The event was greeted with triumphal sighs of relief on Wall Street. My guess is this was so only because the managers of money think it will keep appearances pasted together just long enough for them to crawl over the Christmas bonus finish line. It seems to me that there is still plenty of room left for things to go awry.
Another big spur to last week's engineered rally was the chatter about a distressed mortgage bail-out scheme by Secretary of the Treasury Hank Paulson and others. It would be nice, perhaps, if some honcho-wizard could wave his magic wand and command the adjustable mortgages to magically stand pat for an indefinite period -- say, long enough to sort out the value of all those dubious MBSs and CDOs -- but despite the appearance of good intentions, such a program has no practical viability whatsoever.For one thing, nobody really knows where the actual ownership of the individual mortgages has actually landed. This is a major awful consequence of the scheme to disperse risk so widely in the creation of these derivatives. The scheme was so successful that now nobody knows which mortgage belongs to whom and how to begin renegotiating it. So any talk about restructuring these mortgages is absurd, since to do so would require agreement between the borrowers and the lenders. All the lawyers who ever lived would not be able to sort out this mess, and most of the money at stake would end up going to the lawyers now living if the process were to go forward.

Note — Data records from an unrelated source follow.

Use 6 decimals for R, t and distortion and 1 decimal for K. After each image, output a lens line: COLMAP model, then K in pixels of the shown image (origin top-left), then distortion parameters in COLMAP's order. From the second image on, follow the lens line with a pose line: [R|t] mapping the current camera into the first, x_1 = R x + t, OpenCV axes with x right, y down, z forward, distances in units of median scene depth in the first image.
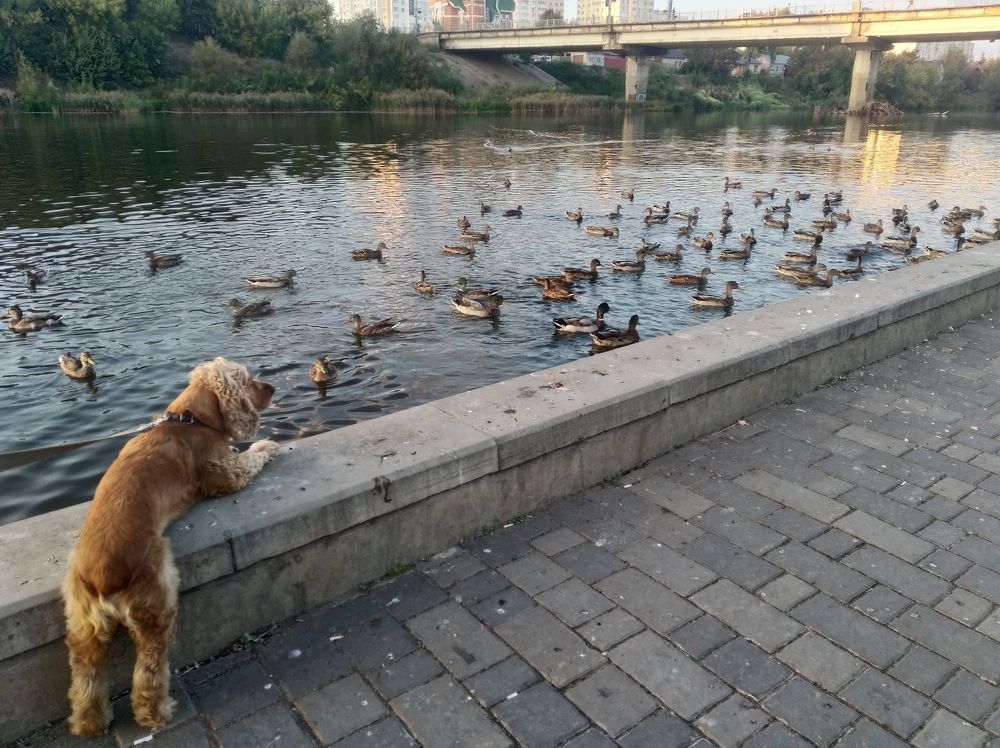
lens RADIAL K [[755.2, 0, 500.0], [0, 755.2, 374.0], [0, 0, 1]] dist [-0.000982, -0.004987]
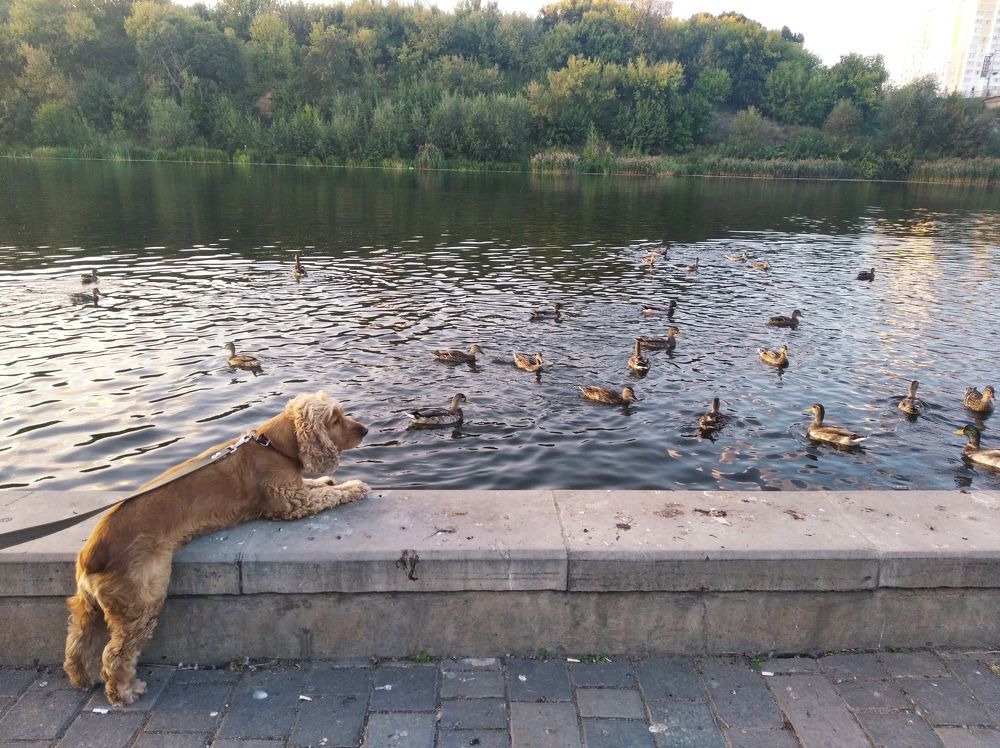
lens RADIAL K [[755.2, 0, 500.0], [0, 755.2, 374.0], [0, 0, 1]] dist [-0.000982, -0.004987]
pose [[0.798804, 0.176924, -0.574987, 0.415420], [-0.221970, 0.975018, -0.008360, -0.090385], [0.559143, 0.134308, 0.818120, 0.266816]]
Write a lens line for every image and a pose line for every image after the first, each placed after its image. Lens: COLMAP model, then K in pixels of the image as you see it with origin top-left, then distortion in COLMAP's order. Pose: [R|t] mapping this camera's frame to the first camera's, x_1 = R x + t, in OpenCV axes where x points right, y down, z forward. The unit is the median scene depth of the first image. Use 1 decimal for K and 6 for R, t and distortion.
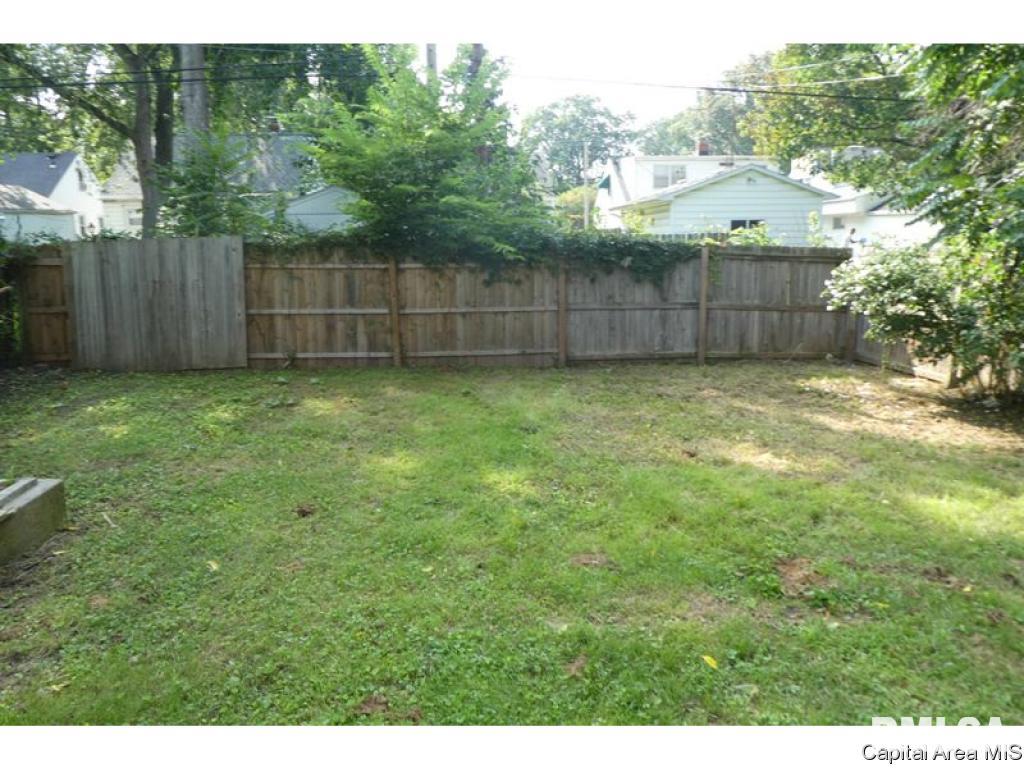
lens RADIAL K [[755.4, 0, 512.0], [0, 755.4, 384.0], [0, 0, 1]] dist [-0.071010, 0.003510]
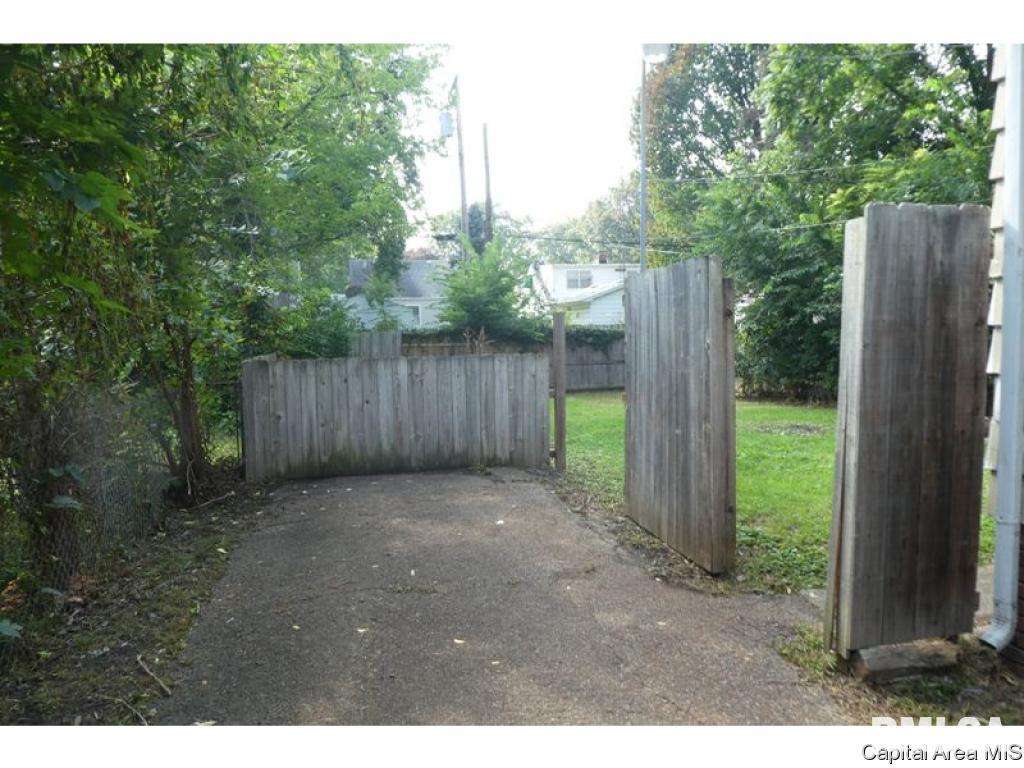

All this is apart, by the way, from the question as to whether insolvent homeowners could keep up with their payments whether the rates were frozen or not, not to mention the further unsettling prospect that the interest deferred would only end up being added to their principal even while the market value of their houses spiraled ever-lower in the ongoing bubble bust.
A blanket freeze would further degrade the legitimacy of contracts between all borrowers and lenders, making it impossible to price in risk for any future lending contracts -- since they would now be susceptible to arbitrary changes-in-terms by authorities in charge. In the meantime, a court in Ohio has already ruled that one major bank (Deutsche Bank) which thought it held mortgages there, had no legal standing to foreclose on non-performing properties (STORY). Also meanwhile, public investment funds from Florida to Norway are hemorrhaging because of mortgage-associated derivatives clogging their portfolios. Meanwhile, moreover, credit markets have seized up because those supposedly holding capital can't say how much they really have, and are now terrified of loaning out "money" that might actually not be there, not in accounts receivable, not on or off any books, just... not... there... anymore....
The recognition is growing that our financial markets have been subject to mischief so egregious that there will be hell to pay. The current "distress" is the inability of the markets to function -- no matter what the Dow Jones Industrial Average appears to say at any given moment. The legitimacy of the markets and those now pretending to preside over them hangs in the balance as we slide sickeningly into the holidays.